JOC山下会長は「金メダル30個」目標撤回も…五輪代表を悩ます2つの“無言の圧力”
そうはいっても、だ。27日の朝日新聞の世論調査では60%が開催に反対し、ワクチンの優先接種をめぐっては選手に批判が集中。
「五輪アスリートのせいで医療が崩壊して国民が犠牲になる」と、ネット上で攻撃される事態になっている。
そんな異常な空気の中で強行開催される東京五輪だ。「選手の心理状態は、これまでの五輪とはまるで違ったものになるでしょう」と話すのは、スポーツファンの吉川潮氏(作家)だ。

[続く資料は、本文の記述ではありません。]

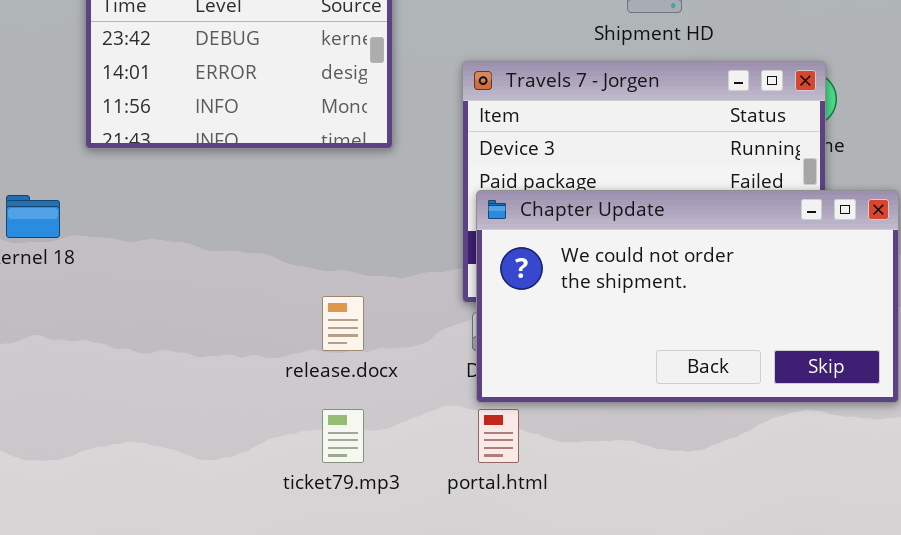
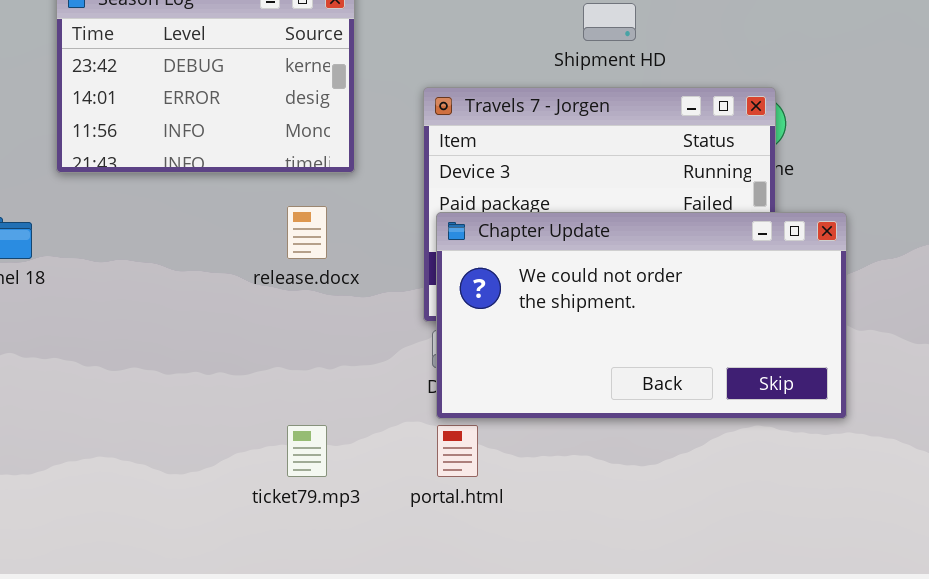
release.docx: [322,296,364,351] -> [287,206,327,259], moved

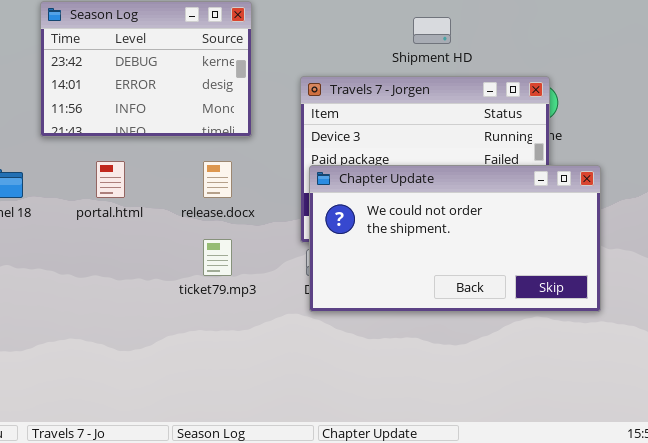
ticket79.mp3: [287,425,327,477] -> [203,239,232,276], moved
portal.html: [437,425,478,477] -> [96,161,125,198], moved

「コロナ禍でなければ、すべての国民が応援団になる。今回も五輪開催派は選手にメダルを取ってほしいと願う一方で、反対派は素直に応援できない。選手はその双方の無言の圧力を感じることになるでしょう。『五輪をやることで努力してきた選手が報われる』なんて声もあるが、アスリートの心理を考えるとなんて残酷なことを言うのかと思います。メダルを取ったら『五輪がどれだけのものを犠牲にしたのか』と言われるかもしれないし、惨敗すれば『コロナで苦しんでいる人がいるのに高い税金使って何やってんだ』と非難されることも考えられる。SNS上で罪のない選手を直接攻撃するやからも出てくるかもしれません。まともな神経で大会に臨めるはずがありません」
山下会長は、一部国民の攻撃から選手を守れていない現実について「会長としての役割を果たせなかった。叩くならJOC会長の私を、あるいは組織委員会を叩いてほしい」と語ったが、表舞台に立つのは選手自身。多くの国民が望まない祭りの後、山下会長はどれだけ選手をフォローできるのだろうか。